Exercise prompt >> With pictures left out, output exactly the lines of the listing below from the line that has "thumb ip: (84, 173)" to the line that has "ring tip: (219, 205)", both lines kept.

Stored data >>
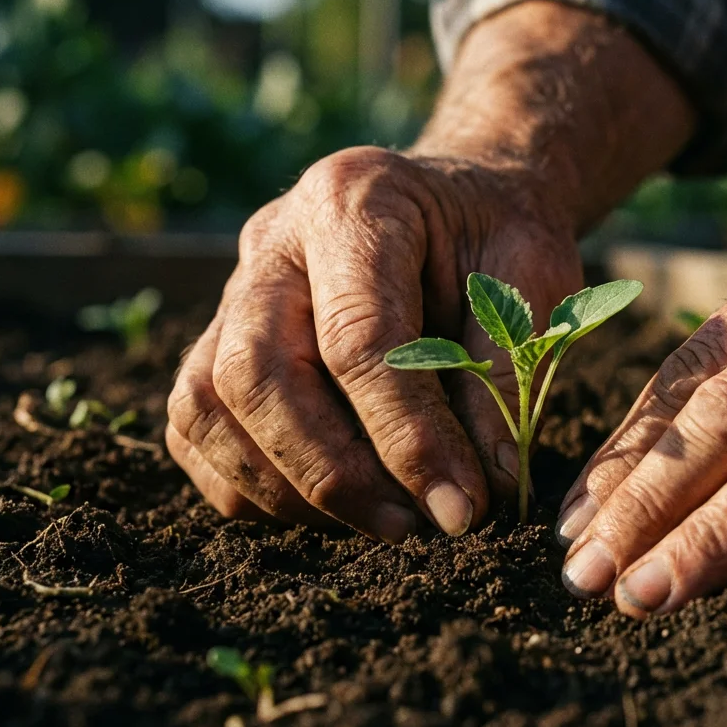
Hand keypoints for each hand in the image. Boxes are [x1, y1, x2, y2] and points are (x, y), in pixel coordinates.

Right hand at [166, 146, 580, 538]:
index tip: (459, 507)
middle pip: (256, 373)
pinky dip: (247, 484)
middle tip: (409, 526)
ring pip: (206, 404)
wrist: (462, 202)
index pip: (357, 339)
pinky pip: (195, 424)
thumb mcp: (532, 279)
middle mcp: (272, 240)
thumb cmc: (499, 238)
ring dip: (284, 487)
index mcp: (354, 200)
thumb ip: (504, 373)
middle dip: (331, 472)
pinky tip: (326, 508)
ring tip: (376, 520)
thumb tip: (478, 489)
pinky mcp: (216, 338)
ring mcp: (233, 289)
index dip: (407, 436)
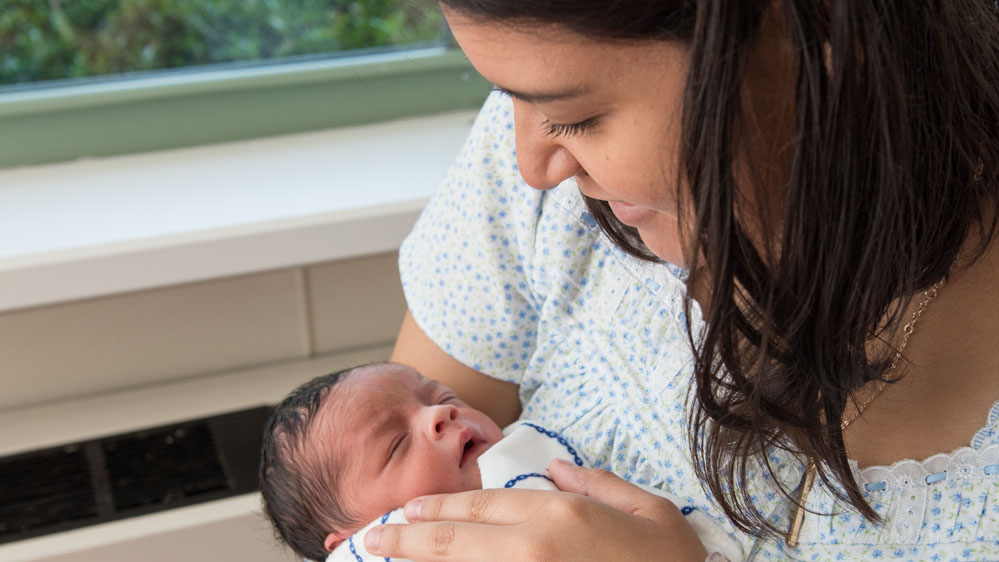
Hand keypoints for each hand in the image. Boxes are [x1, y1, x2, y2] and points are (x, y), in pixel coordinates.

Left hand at [364, 459, 708, 560]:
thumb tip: (556, 466)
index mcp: (560, 518)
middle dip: (406, 538)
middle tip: (374, 537)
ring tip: (388, 559)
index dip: (437, 508)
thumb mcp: (649, 509)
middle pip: (451, 543)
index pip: (479, 508)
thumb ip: (598, 481)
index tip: (407, 509)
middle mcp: (532, 553)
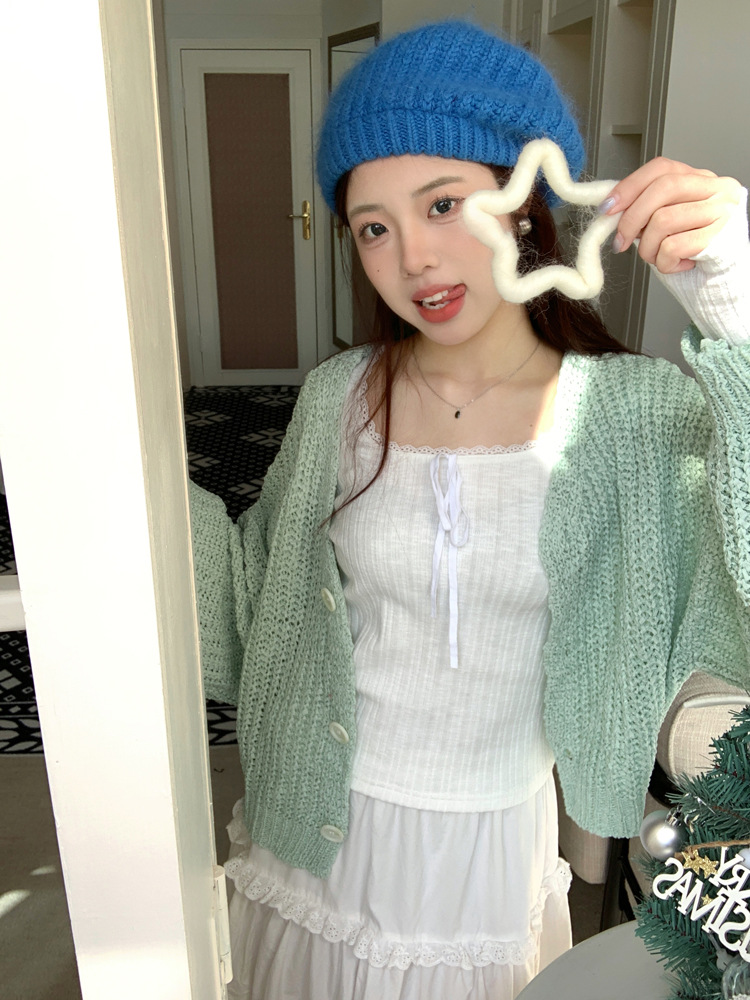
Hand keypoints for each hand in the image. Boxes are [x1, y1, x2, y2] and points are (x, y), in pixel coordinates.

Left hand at [599, 157, 742, 273]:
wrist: (725, 276)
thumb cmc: (694, 248)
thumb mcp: (670, 220)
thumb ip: (647, 209)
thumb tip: (612, 210)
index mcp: (701, 178)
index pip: (661, 168)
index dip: (629, 186)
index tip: (608, 208)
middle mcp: (716, 188)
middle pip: (662, 188)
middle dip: (631, 218)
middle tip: (620, 241)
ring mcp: (722, 211)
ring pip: (663, 220)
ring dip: (648, 248)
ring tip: (656, 257)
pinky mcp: (720, 238)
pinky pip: (673, 247)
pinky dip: (664, 262)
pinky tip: (675, 264)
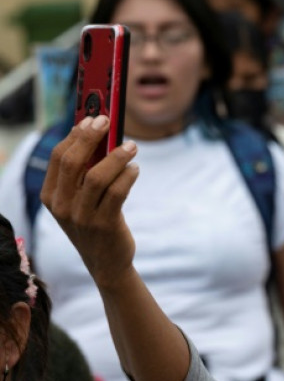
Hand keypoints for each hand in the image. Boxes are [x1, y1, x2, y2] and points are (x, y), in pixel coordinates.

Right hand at [40, 116, 139, 289]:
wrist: (106, 262)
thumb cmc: (95, 221)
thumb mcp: (80, 199)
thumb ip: (84, 173)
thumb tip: (97, 135)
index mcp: (50, 196)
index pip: (58, 157)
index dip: (76, 134)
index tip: (92, 118)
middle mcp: (61, 206)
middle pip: (72, 161)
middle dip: (91, 137)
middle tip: (108, 122)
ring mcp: (81, 217)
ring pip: (96, 176)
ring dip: (116, 156)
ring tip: (132, 147)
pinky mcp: (104, 225)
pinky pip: (117, 192)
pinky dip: (128, 175)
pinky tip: (135, 168)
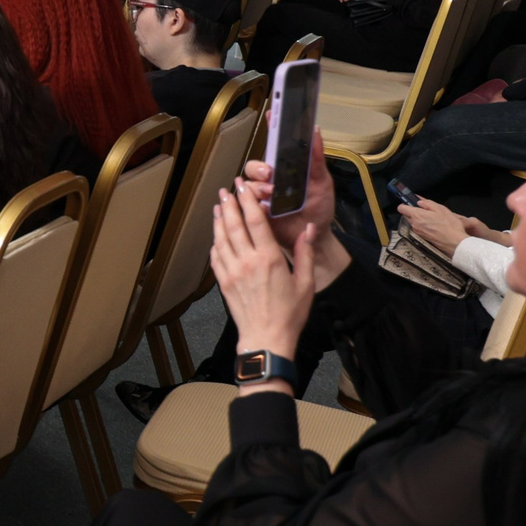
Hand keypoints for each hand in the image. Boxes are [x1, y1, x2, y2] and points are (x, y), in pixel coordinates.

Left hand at [211, 180, 316, 392]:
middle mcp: (247, 261)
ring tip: (219, 205)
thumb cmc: (290, 314)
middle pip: (233, 225)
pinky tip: (217, 235)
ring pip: (221, 238)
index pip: (255, 221)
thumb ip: (305, 252)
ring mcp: (232, 272)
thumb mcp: (305, 283)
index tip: (242, 186)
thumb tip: (309, 227)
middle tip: (227, 189)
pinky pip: (216, 256)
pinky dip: (215, 241)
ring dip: (219, 220)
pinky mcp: (223, 283)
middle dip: (229, 204)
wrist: (267, 339)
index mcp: (269, 258)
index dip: (248, 201)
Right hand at [238, 129, 336, 256]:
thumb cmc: (319, 208)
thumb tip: (315, 131)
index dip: (272, 128)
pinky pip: (245, 204)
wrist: (314, 236)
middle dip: (259, 168)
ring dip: (258, 188)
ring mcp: (262, 196)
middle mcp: (271, 180)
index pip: (275, 145)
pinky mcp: (256, 212)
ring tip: (271, 195)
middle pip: (254, 166)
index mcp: (287, 169)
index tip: (272, 113)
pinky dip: (254, 204)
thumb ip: (316, 158)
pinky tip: (265, 208)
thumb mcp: (322, 182)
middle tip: (270, 175)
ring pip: (248, 184)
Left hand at [397, 192, 468, 255]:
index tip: (410, 203)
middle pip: (407, 215)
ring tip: (432, 218)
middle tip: (426, 210)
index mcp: (417, 215)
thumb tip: (419, 201)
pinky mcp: (422, 237)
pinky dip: (423, 226)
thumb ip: (427, 203)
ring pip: (413, 222)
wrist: (454, 241)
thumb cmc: (449, 225)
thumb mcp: (440, 208)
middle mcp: (414, 224)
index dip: (405, 204)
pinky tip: (433, 225)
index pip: (401, 208)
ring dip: (420, 219)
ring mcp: (418, 231)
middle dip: (414, 211)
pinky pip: (419, 228)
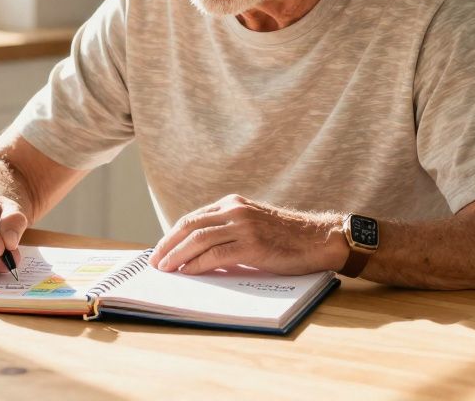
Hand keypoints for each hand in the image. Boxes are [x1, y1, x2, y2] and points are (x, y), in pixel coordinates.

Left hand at [149, 194, 346, 275]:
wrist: (319, 239)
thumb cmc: (287, 237)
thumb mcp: (253, 223)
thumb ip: (229, 229)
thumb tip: (199, 249)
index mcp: (233, 203)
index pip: (194, 217)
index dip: (174, 234)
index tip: (161, 249)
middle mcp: (235, 210)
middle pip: (190, 225)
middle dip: (168, 244)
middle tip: (155, 261)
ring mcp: (244, 226)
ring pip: (199, 239)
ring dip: (177, 255)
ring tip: (166, 268)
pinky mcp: (252, 245)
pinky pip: (216, 255)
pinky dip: (197, 264)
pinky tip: (188, 272)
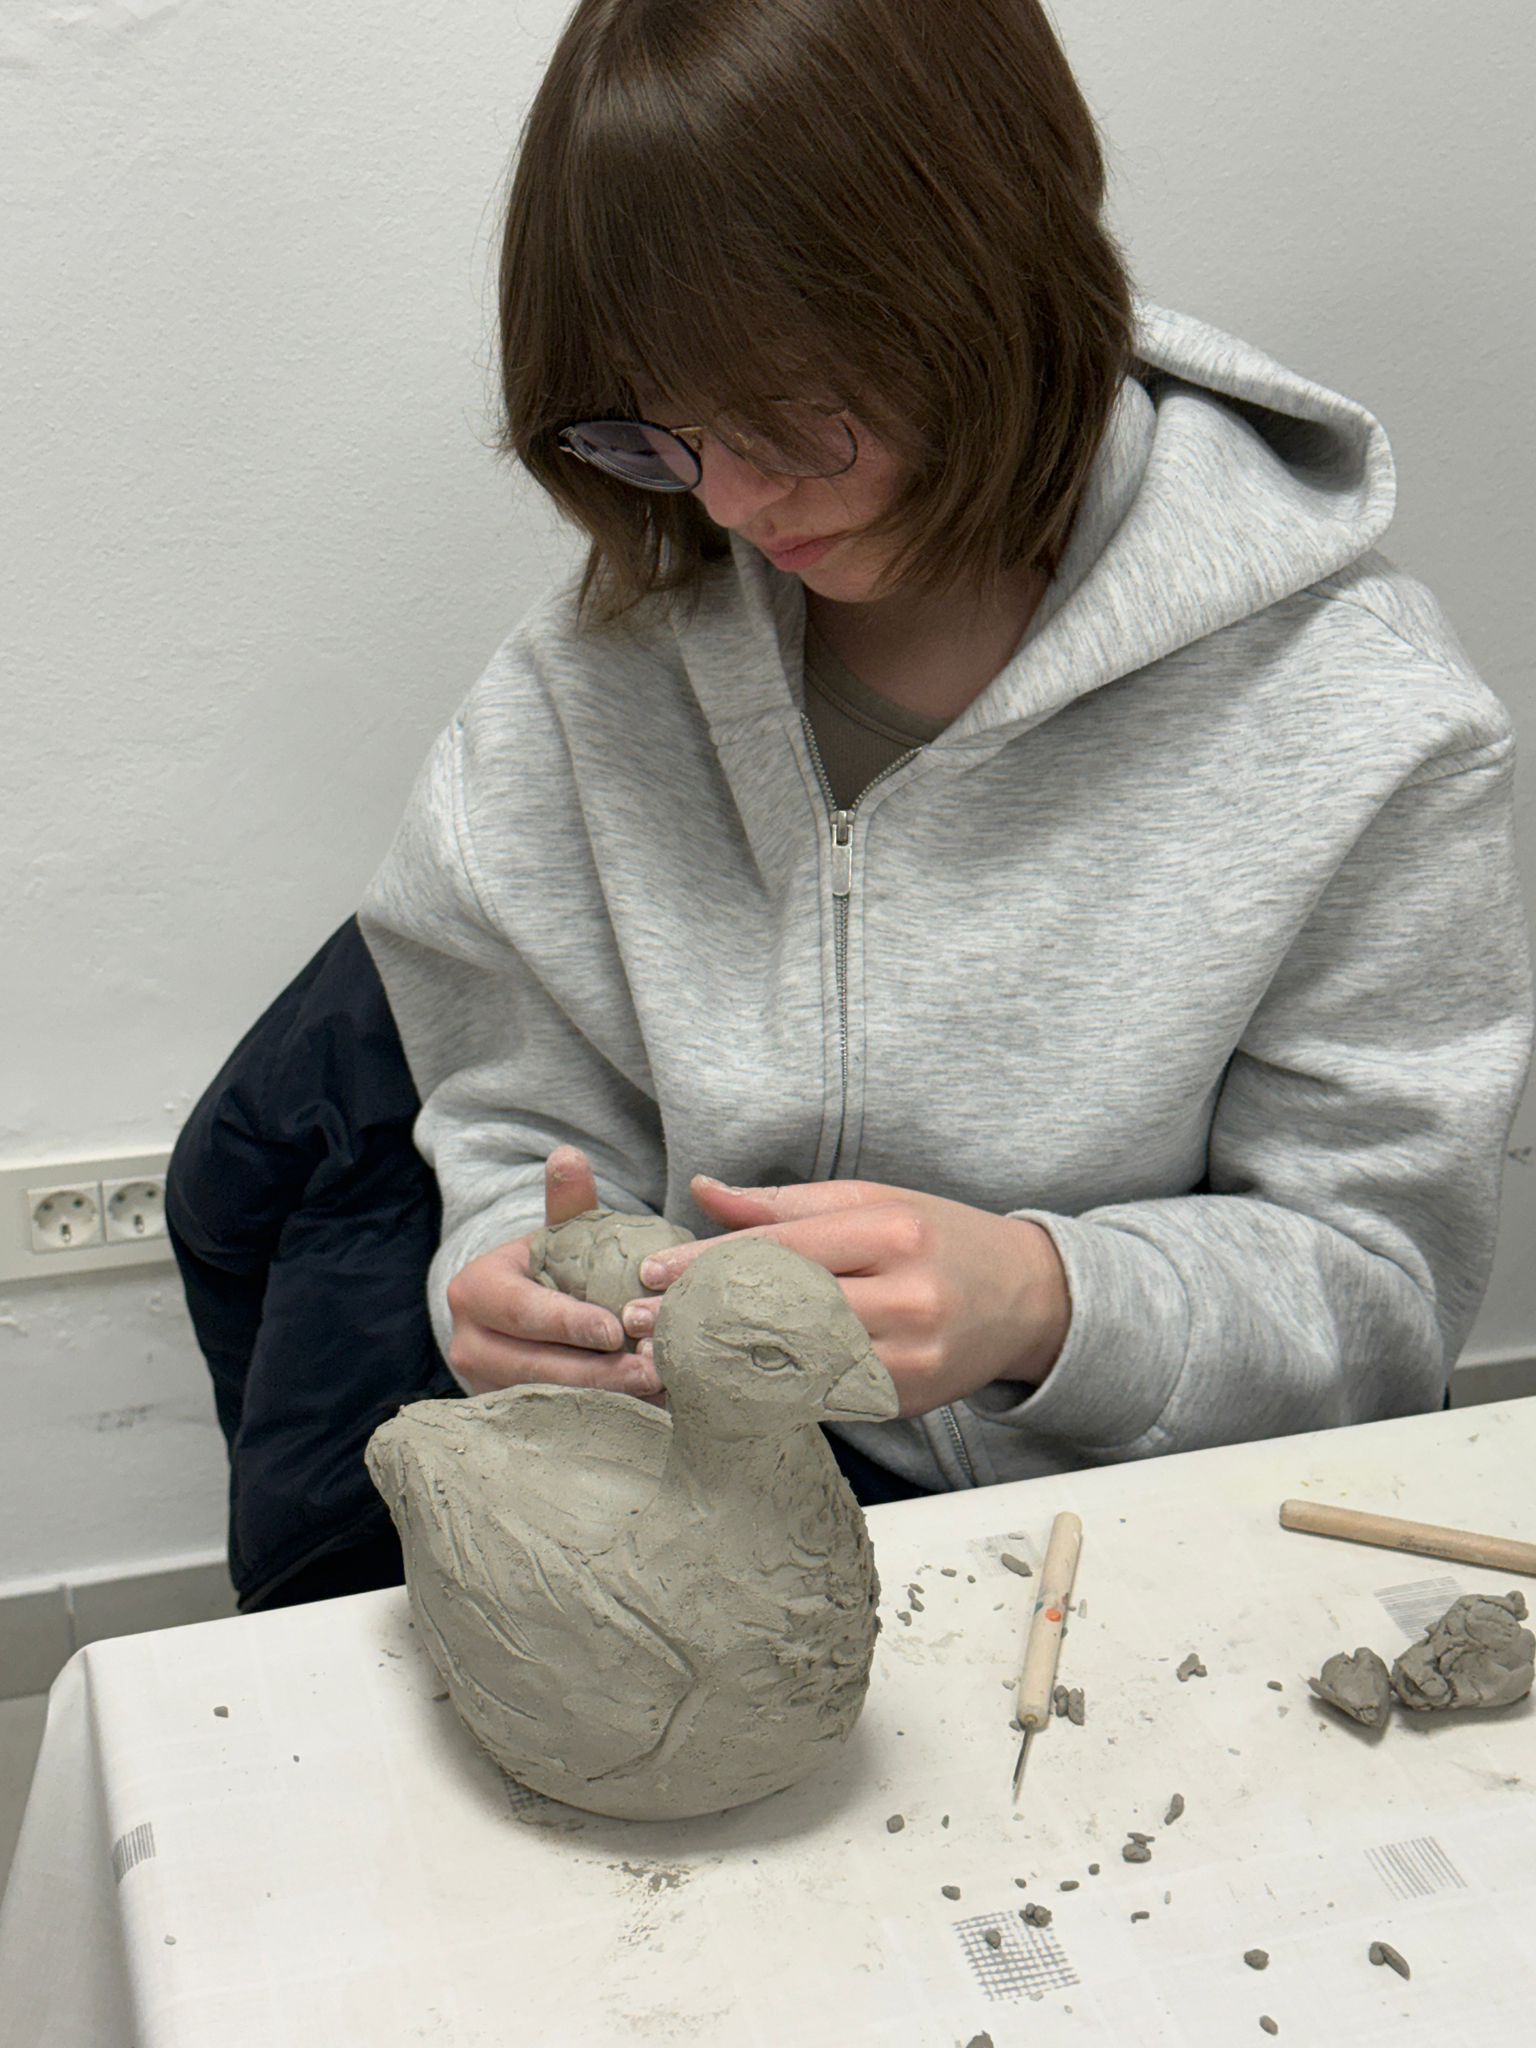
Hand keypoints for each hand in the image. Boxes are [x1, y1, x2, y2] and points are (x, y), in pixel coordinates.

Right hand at [445, 1145, 665, 1402]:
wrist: (521, 1313)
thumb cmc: (549, 1267)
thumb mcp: (558, 1234)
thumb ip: (567, 1202)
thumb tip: (569, 1156)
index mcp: (474, 1291)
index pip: (524, 1311)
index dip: (570, 1322)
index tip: (615, 1327)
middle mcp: (469, 1344)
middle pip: (536, 1366)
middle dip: (597, 1371)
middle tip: (651, 1368)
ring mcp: (485, 1386)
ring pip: (548, 1400)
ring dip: (605, 1398)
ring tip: (656, 1388)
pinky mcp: (509, 1415)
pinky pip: (558, 1420)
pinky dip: (604, 1415)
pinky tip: (647, 1408)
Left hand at [619, 1174, 1069, 1420]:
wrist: (1027, 1297)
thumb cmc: (939, 1239)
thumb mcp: (870, 1200)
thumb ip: (783, 1205)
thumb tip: (704, 1191)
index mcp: (894, 1233)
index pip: (784, 1250)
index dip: (710, 1263)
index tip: (652, 1273)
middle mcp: (908, 1298)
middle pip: (784, 1311)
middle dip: (704, 1318)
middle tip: (641, 1324)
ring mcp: (911, 1359)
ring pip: (797, 1365)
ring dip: (723, 1364)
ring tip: (663, 1358)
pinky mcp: (908, 1401)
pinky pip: (823, 1399)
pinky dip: (766, 1393)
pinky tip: (718, 1388)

Written answer >>
thumb ip: (84, 173)
thumb tip: (97, 135)
index mcp: (50, 196)
index pip: (58, 157)
index dip: (76, 134)
index tip: (92, 118)
middle mcp: (61, 206)
middle pip: (72, 161)
middle dip: (91, 137)
middle tip: (108, 122)
ring mcp: (81, 217)
ring pip: (96, 176)
ring dip: (116, 156)
ring tip: (132, 147)
pinky mcp: (104, 225)
pinky pip: (117, 192)
pinky dip: (128, 175)
pinky tip: (135, 168)
Hand keypoints for each hand in the image. Boxes are [x1, y1, x2, y2] and points are (x, y), in pixel coordinates.

Left hand at [211, 180, 316, 392]:
middle mcp: (247, 261)
ring tip: (219, 205)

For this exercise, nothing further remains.